- Dooen
- Coordinates: 36°40′S 142°17′E﻿ / ﻿36.667°S 142.283°E
- Country: Australia
- State: Victoria
- LGA: Rural City of Horsham;
- Location: 311 km (193 mi) NW of Melbourne; 9 km (5.6 mi) NW of Horsham;

Government
- • State electorate: Lowan;
- • Federal division: Mallee;

Population
- • Total: 250 (2021 census)
- Postcode: 3401

= Dooen =

Dooen /ˈduən/ is a locality situated in the Wimmera region, Western Victoria, Australia. The Henty Highway between Mildura and Portland passes through the Dooen. At the 2021 census, Dooen had a population of 250.

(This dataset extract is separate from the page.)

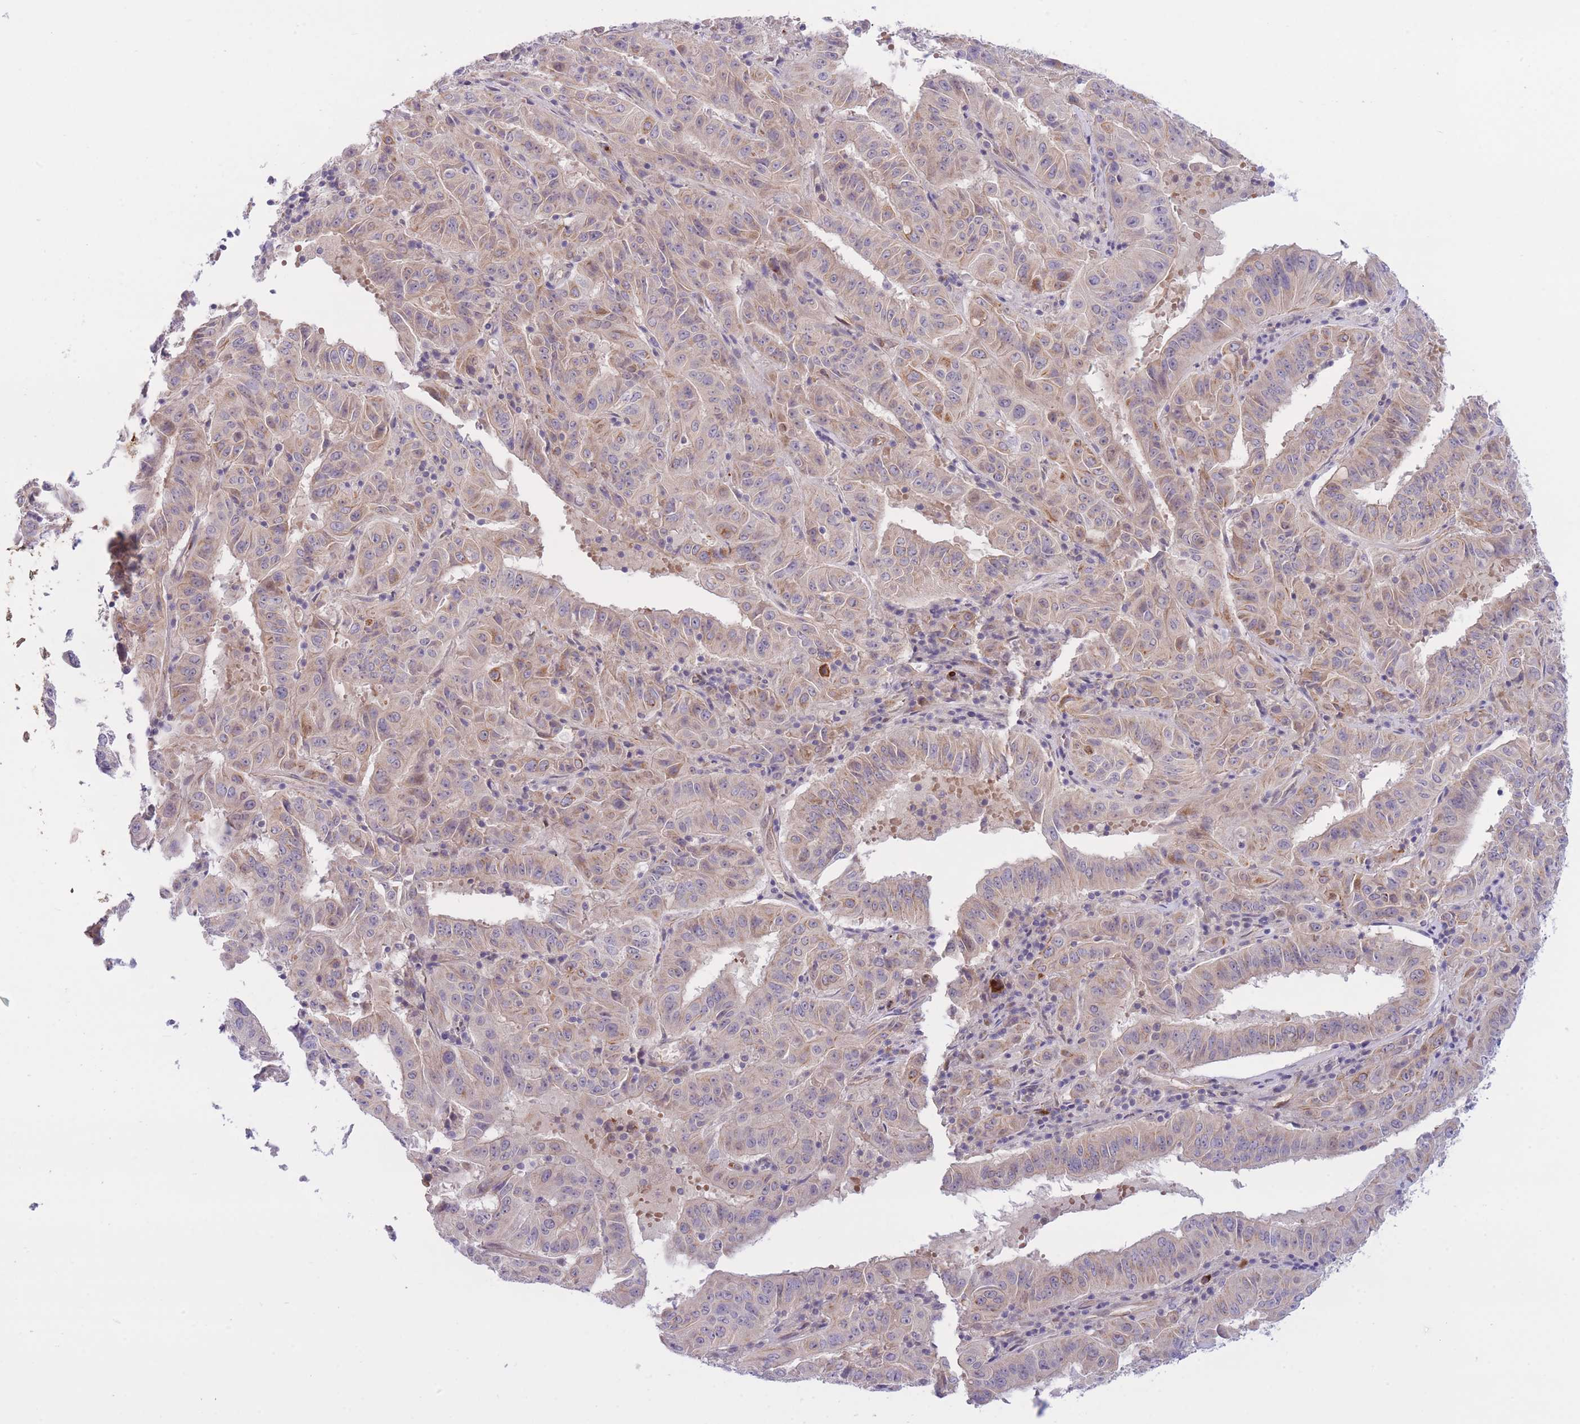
{"staining": {"intensity": "weak", "quantity": "<25%", "location": "cytoplasmic/membranous"}, "tissue": "pancreatic cancer", "cell_type": "Tumor cells", "image_type": "cancer", "snomed": [{"axis": "morphology", "description": "Adenocarcinoma, NOS"}, {"axis": "topography", "description": "Pancreas"}], "caption": "Immunohistochemical staining of pancreatic adenocarcinoma shows no significant positivity in tumor cells.", "gene": "CDC25B", "patient": {"sex": "male", "age": 63}}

Dooen Post Office opened on 1 September 1877 and closed in 1982.
The Old Dooen pub is one of the few remaining occupied buildings and is popular amongst the agricultural students of Longerenong College. The Dooen School closed in 1994, the Dooen Hall is all that remains on the site.

== Communications ==
The ABC Western Victoria transmitter at Dooen, named 594 3WV, was built in 1936. The mast is 201 metres tall and the transmitter generates 50 kilowatts of power, with only 13 other more powerful broadcast towers in Australia. The lattice work at the top of the mast is 19 metres in diameter.

== Transport ==
The Wimmera Intermodal Freight Terminal ( inland port) opened on the Western standard gauge line at Dooen in August 2012. By 2014 over 700 ISO containers were moving through the terminal each week, on one of nine weekly intermodal trains between Melbourne and Dooen.